Detalhes do exercício - Dê continuidade ao texto sobre Elvas e Badajoz, começando logo após a última frase apresentada.

Texto extraído -
--------------------

Ó Elvas, ó Elvas, Badajoz à vista
Por Antunes Ferreira
Embora já tenha abordado o assunto – ainda que pela rama,
numa resposta dada a uma comentadora – tenho de voltar-lhe, pois parece-me de
algum interesse. Trata-se de algo que me despertou para a realidade triste, mas
verdadeira. Por certo que já ouviram falar dele, mas por vezes as pessoas
retraem-se convencidas (por elas próprias ou por pressão de outras) e
escusam-se de denunciar o que se está a passar no domínio das finanças e da
economia entre os dois países ibéricos.
Por isso estou a pensar em mudar-me para Elvas e ali passar
a viver; para o Caia não porque é um local quase despovoado onde até uns anos
não havia sequer uma ATM. E se calhar ainda não há…. Além disso tem uma bomba
de gasolina que até mete dó e pode classificar-se como o lá vai um; e se calhar
nem esse um lá vai…. Quase como a A6 normalmente deserta, que se dizia ser
destinada a trazer espanhóis para Portugal e vice-versa. Um flop. Estou
decidido: escolho Elvas. De resto o Paco Bandeira já cantava Ó Elvas, ó Elvas,
Badajoz à vista, mas tenho de concluir que não nasci para contrabandista… E
que, por graça do cordo de Schengen já não há fronteiras.
Abrevio. Passei por Estremoz onde fica a casa dos meus
compadres Pereiras progenitores da minha filha/nora Margarida, ficámos, a
Raquel e eu mais eles na boa cavaqueira e depois seguimos para Badajoz.
Voltaríamos no dia seguinte pela tardinha, depois de nos alojarmos no Hotel
Lisboa, bastante degradado; mas o pessoal dele trata-nos nas palminhas.
Jantámos no centro da cidade, uma refeição carota, mas muito saborosa. Que
diferença sobre o tempo em que se ia lá para comprar caramelos. É preciso dizer
que enquanto Elvas tem 85 mil habitantes, Badajoz já alcançou os 150 mil.

--------------------

Registos fornecidos -
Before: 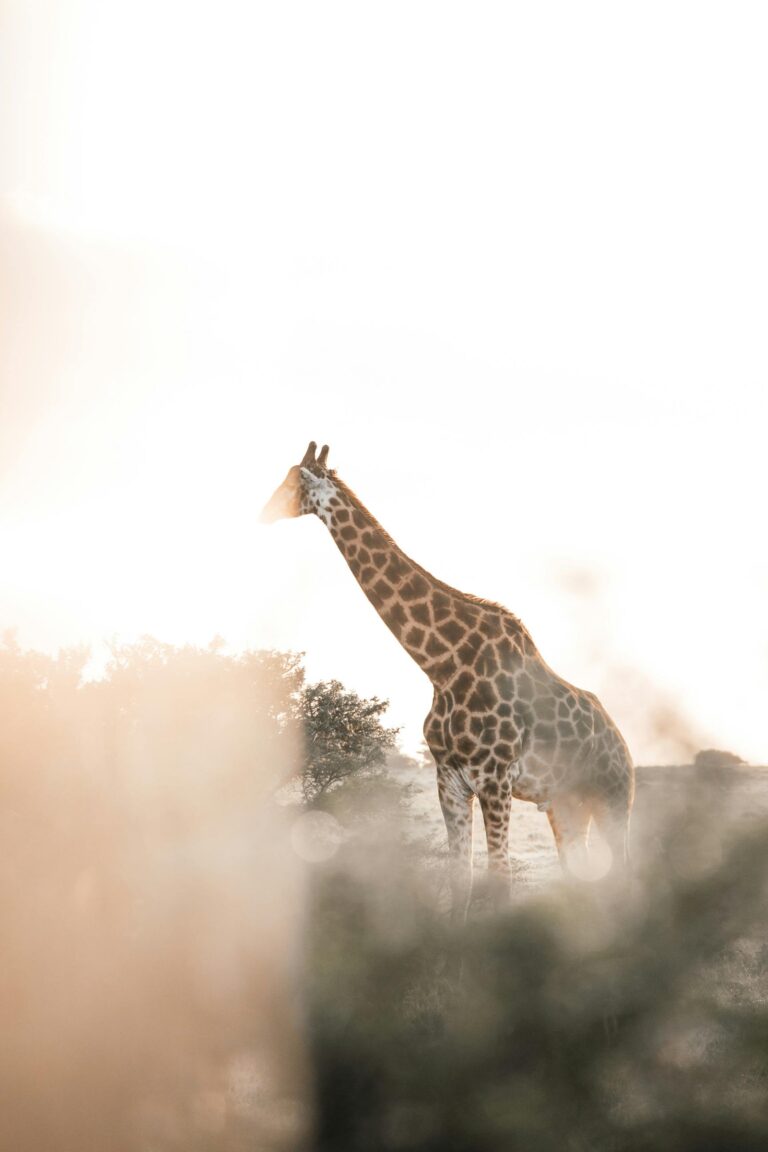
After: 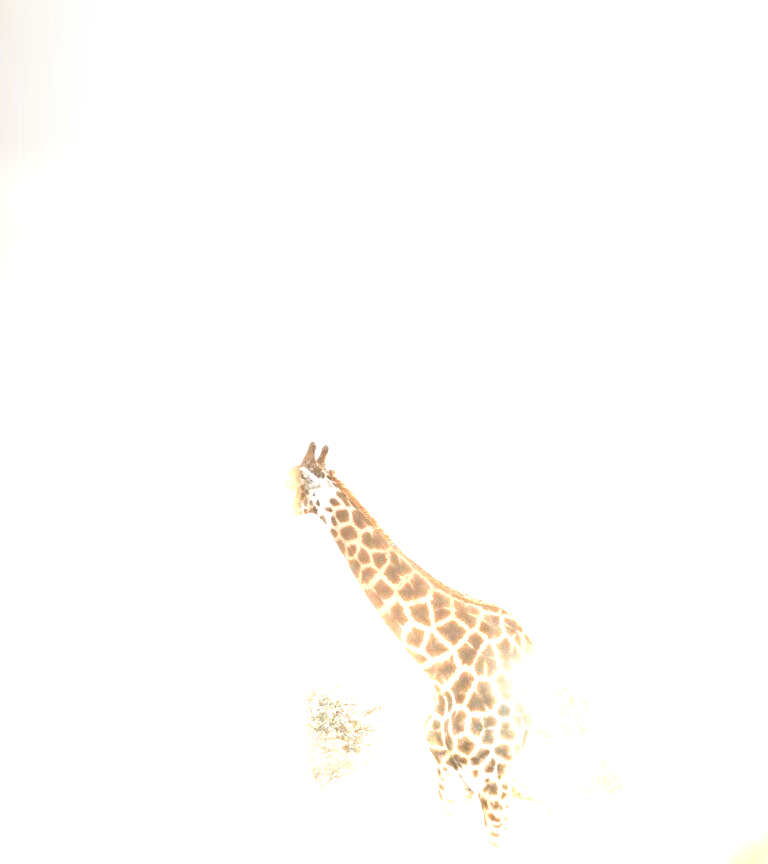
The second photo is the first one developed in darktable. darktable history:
base curve: exposure shift 0, preserve colors none
graduated density: density -3.9 EV
crop: bottom 24.967%
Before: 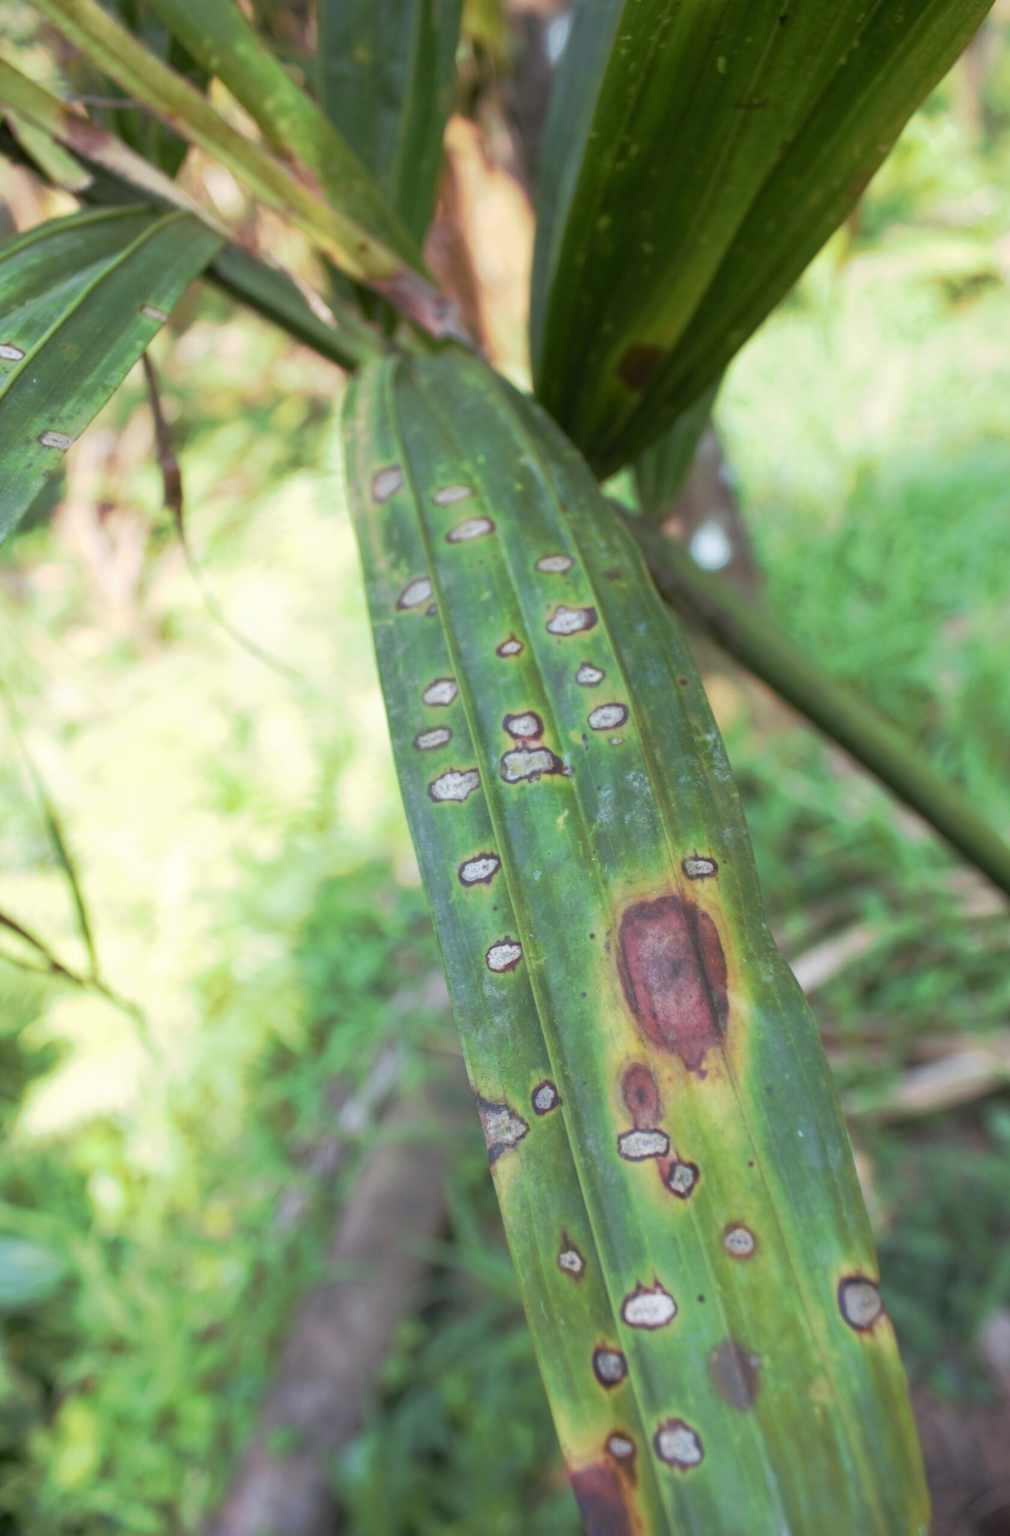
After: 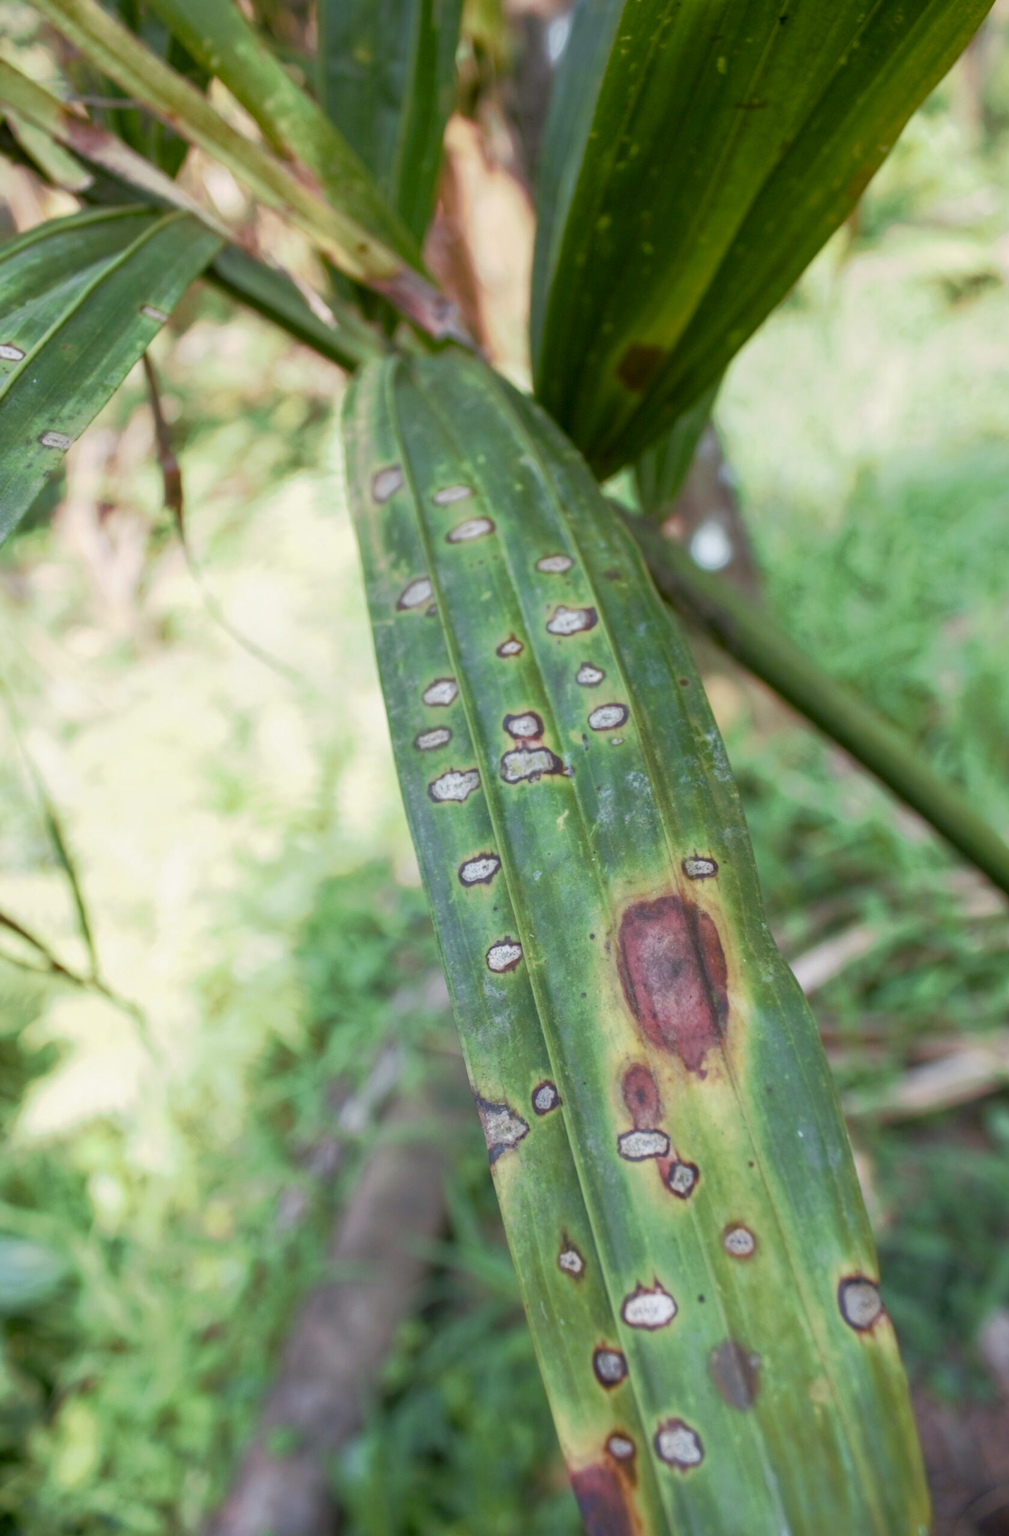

--------------------

Resposta à tarefa -
Já não íamos a Badajoz há uns três ou quaro anos e agora
pudemos constatar que naquele restaurante dos oito empregados de mesa, seis
eram… lusitanos. À conversa com um deles ficámos a saber que vive em Elvas e
bastam quinze minutos para chegar ao trabalho - porque ali há trabalho. Os
outros camaradas eram de Rio Maior, Vila Boim, Barbacena e Santa Eulália. “Aqui
ganha-se mais do que em Portugal e se um homem não aprovêta está mesmo fodido,
desculpe minha Senhora.”
Já na quinta-feira fomos às compras, tendo corrido três hipermercados
e um centro comercial. Lá voltou o espanto: o salário mínimo em Espanha é €655
e em Portugal está nos €530; pois os preços são mais baixos do que no nosso
país. Por isso os portugueses que vão comprar coisas a Badajoz são quase metade
dos clientes. Não vale a pena compara-los (os preços) pois as diferenças são
evidentes. Reina o pague dois leve tês. À saída de um deles (não digo nomes
para evitar a publicidade grátis) a caixa tinha um dístico na blusa:
Maricarmén.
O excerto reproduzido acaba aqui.